§ DOCUMENT EXTRACT:
Polar functions are described in the form r = f\left( \theta \right), where r is the output and \theta is the input. The output r corresponds to the radius or the distance of the point from the origin, while the input \theta corresponds to the angle from the positive x-axis.

Now, when we are graphing circles and roses using polar functions, there are specific forms these functions take.

A circle on a polar grid centered at the origin with radius labeled r=3

For example, a simple circle with radius a centered at the origin can be represented as r=a. This means for all angles \theta, the distance from the origin remains constant, which is the radius a. This is why it forms a circle.

See the example shown on the graph of the circle r=3.

More generally, circles can be written in polar form as:

r=a \cos \theta \\ \text{or} \\ r=a \sin \theta

Where |a| is the diameter of the circle.

A circle on a polar grid with one side crossing through the origin and the other side crossing through 2 on the horizontal axis. Diameter labeled d=2

r\left( \theta \right)=2 \cos \theta has a diameter of 2 on the horizontal axis

A circle on a polar grid with one side crossing through the origin and the other side crossing through 2 on the vertical axis. Diameter labeled d=2

r\left( \theta \right)=2 \sin \theta has a diameter of 2 on the vertical axis

	r=a \cos \theta	r=a \sin \theta
a>0	\text{right of the origin}	\text{above the origin}
a<0	\text{left of the origin}	\text{below the origin}
\text{symmetry}	\text{across the horizontal axis}	\text{across the vertical axis}

Examples

Example 1

Graph each of the following without using a calculator.

r=4 \sin \theta

Worked Solution

Create a strategy

a=4 which means the circle has a diameter of 4 units. Because 4>0 and this circle uses the sine function this circle will be located above the origin, symmetric about the vertical axis.

Apply the idea

A circle on a polar grid with one side crossing through the origin and the other side crossing through 4 on the vertical axis.

r=-8 \cos \theta

Worked Solution

Create a strategy

a=-8 which means the circle has a diameter of 8 units. Because -8<0 and this circle uses the cosine function this circle will be located to the left of the origin, symmetric about the horizontal axis.

Apply the idea

A circle on a polar grid with one side crossing through the origin and the other side crossing through negative 8 on the horizontal axis.

Idea summary

Equations of circles in polar form are written as: r=a \cos \theta or r= a \sin \theta

	r=a \cos \theta	r=a \sin \theta
a>0	\text{right of the origin}	\text{above the origin}
a<0	\text{left of the origin}	\text{below the origin}
\text{symmetry}	\text{across the horizontal axis}	\text{across the vertical axis}

Roses

Roses are a bit more complex than circles. They are represented by polar functions in the form r = a \cos \left(k\theta \right) or r = a \sin \left(k\theta \right). Here, k is an integer and it determines the number of petals on the rose. If k is odd, the rose will have k petals, but if k is even, the rose will have 2k petals.

§ EXERCISE 1:
Reproduce the part of the polar graphing text starting at "Idea summary" and ending at "have 2k petals.".
§ EXERCISE 2:
Answer these questions from the polar graphing text:
(a) In the general polar forms for circles, what does |a| represent?
(b) How many units is the diameter of the circle r = -8 cos θ?
(c) When k is even, how many petals does a rose have?
The entries have no connection to the polar graphing text.

§ Extracted data entries:
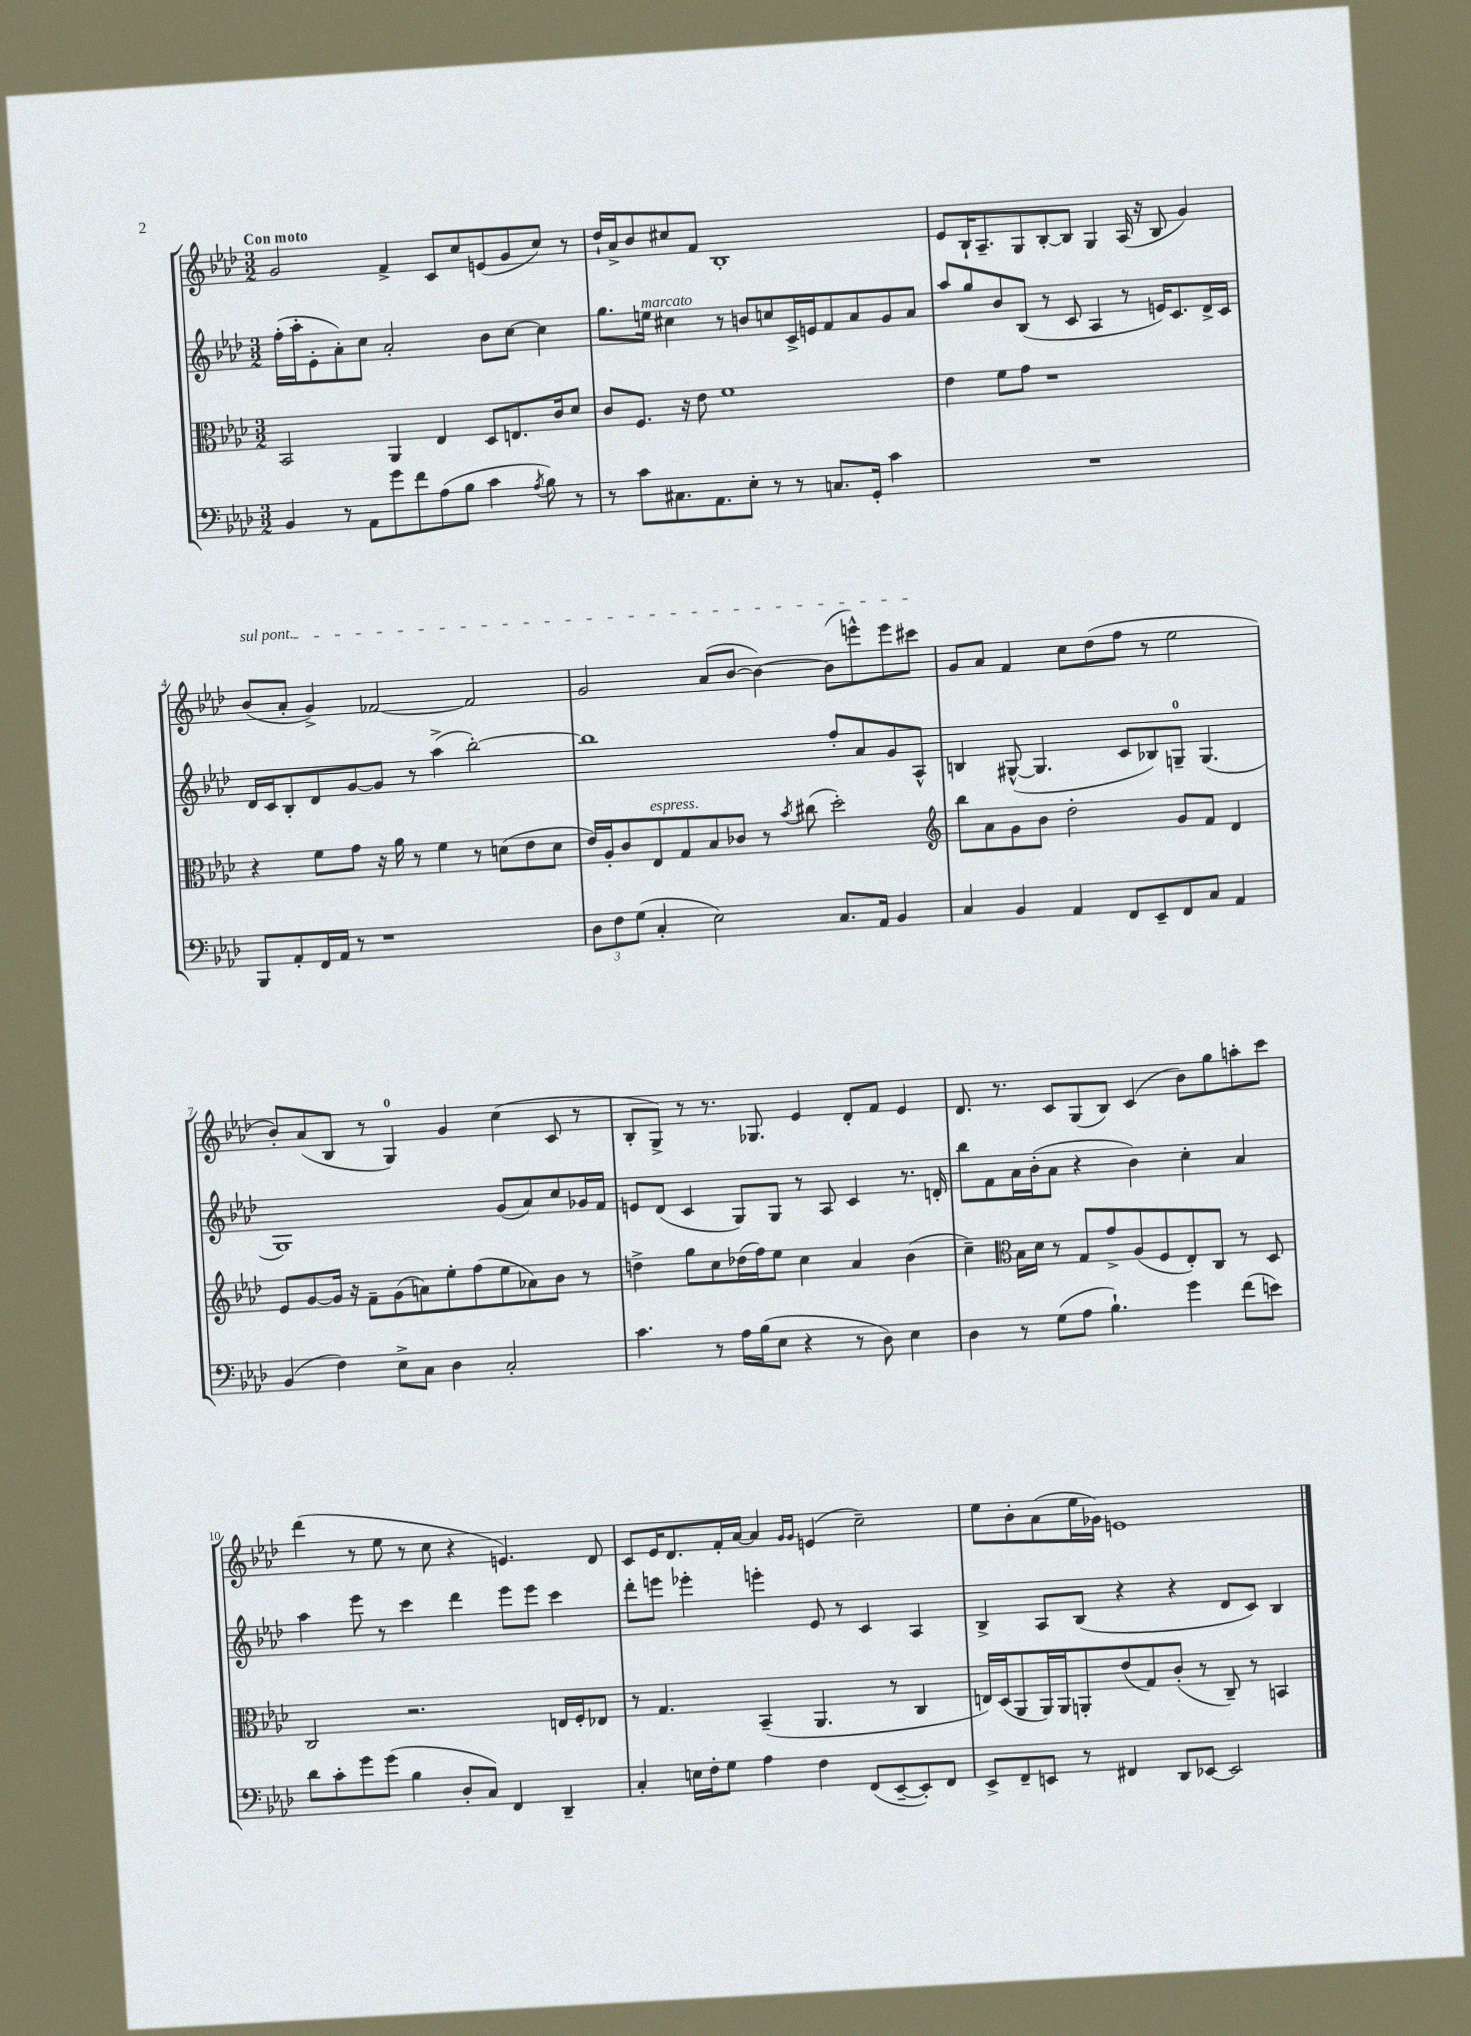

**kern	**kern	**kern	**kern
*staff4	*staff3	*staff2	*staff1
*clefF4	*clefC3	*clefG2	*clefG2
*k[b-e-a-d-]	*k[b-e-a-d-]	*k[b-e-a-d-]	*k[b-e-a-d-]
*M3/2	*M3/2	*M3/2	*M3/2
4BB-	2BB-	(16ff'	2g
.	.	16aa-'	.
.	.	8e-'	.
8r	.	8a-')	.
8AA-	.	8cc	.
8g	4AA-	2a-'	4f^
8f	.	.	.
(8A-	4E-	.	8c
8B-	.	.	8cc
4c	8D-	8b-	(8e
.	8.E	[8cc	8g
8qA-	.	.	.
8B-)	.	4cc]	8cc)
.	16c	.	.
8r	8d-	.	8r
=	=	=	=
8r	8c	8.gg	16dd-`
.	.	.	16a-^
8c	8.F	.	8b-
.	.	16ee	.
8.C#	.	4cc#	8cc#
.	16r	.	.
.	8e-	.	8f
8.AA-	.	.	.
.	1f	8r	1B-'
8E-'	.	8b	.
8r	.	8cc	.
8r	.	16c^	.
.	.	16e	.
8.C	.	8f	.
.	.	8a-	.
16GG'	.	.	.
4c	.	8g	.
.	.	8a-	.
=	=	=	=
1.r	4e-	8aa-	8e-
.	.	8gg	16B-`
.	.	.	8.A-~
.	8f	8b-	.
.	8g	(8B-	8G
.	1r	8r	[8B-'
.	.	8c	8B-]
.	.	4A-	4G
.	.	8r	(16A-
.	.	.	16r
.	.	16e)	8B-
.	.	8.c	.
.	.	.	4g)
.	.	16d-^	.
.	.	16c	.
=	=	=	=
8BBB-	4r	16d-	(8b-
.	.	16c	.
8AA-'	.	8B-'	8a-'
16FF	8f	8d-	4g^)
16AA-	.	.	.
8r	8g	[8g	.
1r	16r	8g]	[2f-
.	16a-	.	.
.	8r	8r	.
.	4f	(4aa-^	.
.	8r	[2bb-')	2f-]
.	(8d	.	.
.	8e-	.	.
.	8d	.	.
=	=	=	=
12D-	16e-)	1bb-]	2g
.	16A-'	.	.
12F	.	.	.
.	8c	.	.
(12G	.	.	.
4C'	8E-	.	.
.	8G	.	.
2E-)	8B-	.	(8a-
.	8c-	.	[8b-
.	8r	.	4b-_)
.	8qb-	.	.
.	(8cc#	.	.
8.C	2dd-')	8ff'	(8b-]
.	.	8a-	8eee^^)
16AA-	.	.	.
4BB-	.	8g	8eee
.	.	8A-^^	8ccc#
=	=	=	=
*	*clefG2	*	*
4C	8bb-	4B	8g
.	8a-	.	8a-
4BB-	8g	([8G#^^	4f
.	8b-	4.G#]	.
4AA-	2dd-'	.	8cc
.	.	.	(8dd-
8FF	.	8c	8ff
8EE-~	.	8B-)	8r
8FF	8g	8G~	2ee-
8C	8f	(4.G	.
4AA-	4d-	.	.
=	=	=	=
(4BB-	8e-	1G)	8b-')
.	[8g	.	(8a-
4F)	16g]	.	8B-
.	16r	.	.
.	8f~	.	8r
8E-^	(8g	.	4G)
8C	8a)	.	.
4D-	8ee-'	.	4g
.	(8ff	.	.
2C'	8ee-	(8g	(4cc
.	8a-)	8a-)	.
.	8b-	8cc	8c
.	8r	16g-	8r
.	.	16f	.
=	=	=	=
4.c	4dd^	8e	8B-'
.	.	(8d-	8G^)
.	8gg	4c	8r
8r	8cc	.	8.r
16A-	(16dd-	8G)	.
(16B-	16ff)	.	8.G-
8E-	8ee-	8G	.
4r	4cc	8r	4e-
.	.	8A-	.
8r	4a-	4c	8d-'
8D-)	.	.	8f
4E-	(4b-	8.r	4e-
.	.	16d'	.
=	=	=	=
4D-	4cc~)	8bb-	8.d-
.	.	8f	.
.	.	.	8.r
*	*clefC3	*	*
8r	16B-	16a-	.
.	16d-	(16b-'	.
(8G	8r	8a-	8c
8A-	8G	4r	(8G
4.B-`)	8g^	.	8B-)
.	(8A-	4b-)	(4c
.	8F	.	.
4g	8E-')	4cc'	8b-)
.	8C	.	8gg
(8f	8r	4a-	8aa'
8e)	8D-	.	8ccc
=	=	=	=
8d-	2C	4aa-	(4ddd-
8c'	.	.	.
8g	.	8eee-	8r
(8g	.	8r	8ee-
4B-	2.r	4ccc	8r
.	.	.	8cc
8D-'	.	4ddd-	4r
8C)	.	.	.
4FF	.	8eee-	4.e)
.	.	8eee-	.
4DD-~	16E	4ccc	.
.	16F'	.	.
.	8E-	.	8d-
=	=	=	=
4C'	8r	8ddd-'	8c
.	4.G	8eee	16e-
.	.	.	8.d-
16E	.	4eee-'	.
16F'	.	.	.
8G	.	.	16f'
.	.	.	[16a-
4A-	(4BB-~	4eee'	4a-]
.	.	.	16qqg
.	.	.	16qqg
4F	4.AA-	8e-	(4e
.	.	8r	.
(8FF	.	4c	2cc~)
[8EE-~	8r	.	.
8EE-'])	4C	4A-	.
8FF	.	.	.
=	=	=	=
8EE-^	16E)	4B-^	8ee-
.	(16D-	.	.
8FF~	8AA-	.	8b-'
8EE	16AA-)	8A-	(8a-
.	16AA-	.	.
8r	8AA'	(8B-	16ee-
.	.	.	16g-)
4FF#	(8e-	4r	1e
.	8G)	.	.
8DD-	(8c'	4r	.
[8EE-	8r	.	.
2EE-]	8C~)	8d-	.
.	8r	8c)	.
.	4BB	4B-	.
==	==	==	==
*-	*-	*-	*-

§ RESULT 1:
Idea summary

Equations of circles in polar form are written as: r=a \cos \theta or r= a \sin \theta

	r=a \cos \theta	r=a \sin \theta
a>0	\text{right of the origin}	\text{above the origin}
a<0	\text{left of the origin}	\text{below the origin}
\text{symmetry}	\text{across the horizontal axis}	\text{across the vertical axis}

Roses

Roses are a bit more complex than circles. They are represented by polar functions in the form r = a \cos \left(k\theta \right) or r = a \sin \left(k\theta \right). Here, k is an integer and it determines the number of petals on the rose. If k is odd, the rose will have k petals, but if k is even, the rose will have 2k petals.

§ RESULT 2:
(a) The diameter of the circle.
(b) 8 units.
(c) 2k petals.